CHICAGO — The City Council overwhelmingly approved Mayor Emanuel's $8.3 billion budget for 2013 on Thursday, but three holdouts voted "no."
Emanuel's first city budget, last year, passed unanimously after closing a budget gap of $636 million. The 2013 budget approved Thursday closed a $369 million gap, and several aldermen pointed out that — with no new taxes or fees — it was a "no-brainer" of a vote compared with a year ago.
Yet Ald. Bob Fioretti (2nd) argued against passage, saying, "A budget may be fiscally sound, but our priorities may be wrong." He said the $20 million in cuts from layoffs were "eliminating middle-class jobs here" and dismissed the 457 new police recruits added by the end of the year when compared to the approximately 500 officers who retire annually.
"Are we keeping pace with retirements?" Fioretti asked. "Do we have enough resources?"
Fioretti was joined in voting "no" by Ald. Scott Waguespack (32nd) and Ald. John Arena (45th), but neither spoke out against the budget on the floor.
Ald. Joe Moore (49th) countered that each officer costs the city an estimated $60,000 and that adding 1,000 — as some have suggested with the rising homicide rate — would mean an extra $60 million.

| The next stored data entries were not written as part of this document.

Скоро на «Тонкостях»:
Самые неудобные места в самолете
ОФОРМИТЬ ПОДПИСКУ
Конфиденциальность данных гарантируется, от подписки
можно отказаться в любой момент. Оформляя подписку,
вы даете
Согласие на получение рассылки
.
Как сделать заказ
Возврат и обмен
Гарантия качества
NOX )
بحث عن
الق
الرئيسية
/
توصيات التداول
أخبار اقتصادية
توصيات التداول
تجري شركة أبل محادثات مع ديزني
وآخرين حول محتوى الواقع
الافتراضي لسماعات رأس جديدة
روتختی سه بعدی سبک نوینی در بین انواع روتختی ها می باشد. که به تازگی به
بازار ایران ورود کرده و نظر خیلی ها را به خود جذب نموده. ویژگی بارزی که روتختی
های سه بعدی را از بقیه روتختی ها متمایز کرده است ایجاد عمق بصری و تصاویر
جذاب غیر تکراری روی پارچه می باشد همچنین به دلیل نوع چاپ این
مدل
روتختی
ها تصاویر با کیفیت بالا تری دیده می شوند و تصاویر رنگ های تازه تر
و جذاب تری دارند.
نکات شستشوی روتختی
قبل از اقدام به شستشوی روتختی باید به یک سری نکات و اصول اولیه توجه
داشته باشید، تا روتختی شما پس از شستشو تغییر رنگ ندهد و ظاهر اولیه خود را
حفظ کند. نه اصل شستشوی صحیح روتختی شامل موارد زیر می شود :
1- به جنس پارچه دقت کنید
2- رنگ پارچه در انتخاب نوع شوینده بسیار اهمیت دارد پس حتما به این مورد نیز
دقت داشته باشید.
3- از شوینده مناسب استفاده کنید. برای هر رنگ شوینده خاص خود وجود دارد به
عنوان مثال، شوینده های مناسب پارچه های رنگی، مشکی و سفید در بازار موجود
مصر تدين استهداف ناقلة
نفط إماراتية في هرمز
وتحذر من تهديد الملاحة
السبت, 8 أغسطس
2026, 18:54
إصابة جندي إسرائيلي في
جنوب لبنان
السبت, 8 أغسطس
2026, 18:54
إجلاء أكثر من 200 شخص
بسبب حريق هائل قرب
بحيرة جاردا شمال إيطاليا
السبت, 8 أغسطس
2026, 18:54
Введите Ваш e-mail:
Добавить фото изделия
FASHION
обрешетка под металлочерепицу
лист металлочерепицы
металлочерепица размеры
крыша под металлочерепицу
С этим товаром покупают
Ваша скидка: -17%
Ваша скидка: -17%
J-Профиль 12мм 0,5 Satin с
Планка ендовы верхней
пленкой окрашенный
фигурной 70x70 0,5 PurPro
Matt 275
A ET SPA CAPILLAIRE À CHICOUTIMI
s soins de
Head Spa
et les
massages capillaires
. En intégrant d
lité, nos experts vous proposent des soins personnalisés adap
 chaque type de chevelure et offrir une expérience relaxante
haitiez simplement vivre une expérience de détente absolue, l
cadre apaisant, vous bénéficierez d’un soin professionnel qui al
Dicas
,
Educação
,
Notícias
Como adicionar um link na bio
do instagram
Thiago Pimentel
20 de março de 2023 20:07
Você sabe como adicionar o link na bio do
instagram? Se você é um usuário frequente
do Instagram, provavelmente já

"When we talk about needing more police officers, we also need to talk about the cost," he said. "This budget is about as nearly perfect as you could get."
Some aldermen sought a united vote to approve.
"A vote 'no' on this budget," said Ald. Edward Burke (14th), "does nothing to cure those shortcomings that have been identified."
Yet Ald. Patrick O'Connor (40th), Emanuel's floor leader, pointed out there are actually more police on the street than there were eight years ago, thanks to departmentwide redeployment, and that the lack of lockstep unanimity was a sign of health in the council and that "the crisis has passed."
He said aldermen felt compelled to back each other with last year's increase in fees and taxes. "The luxury of dissent has crept back into the body," he said. "That's not a bad thing."
Ald. Richard Mell (33rd) cheered Emanuel and his budget. "You have righted a ship that was headed for the rocks," he said.
"This is a budget that builds on the tough decisions we made in the first budget," Emanuel said. He trumpeted there were no new fees or taxes and the entire phasing out of the employee head tax, a drain on businesses since the mid-'70s. He pointed to the new Small Business Center as a way to cut red tape, and to enhanced afterschool and early childhood education programs.
"Not only are we correcting the past, but we're investing in shaping the future," Emanuel said of the budget. "It invests in children, the single greatest asset for our future. Other cities are cutting back on their children. They're balancing their budgets on the back of children."
Ald. Sandi Jackson (7th) was the lone member of the council not to attend Thursday's meeting. She's been dogged by the health woes of her husband, U.S. Rep. Jesse Jackson Jr. (D-Chicago), and a federal investigation into his use of campaign funds that has spread to include Ald. Jackson according to reports.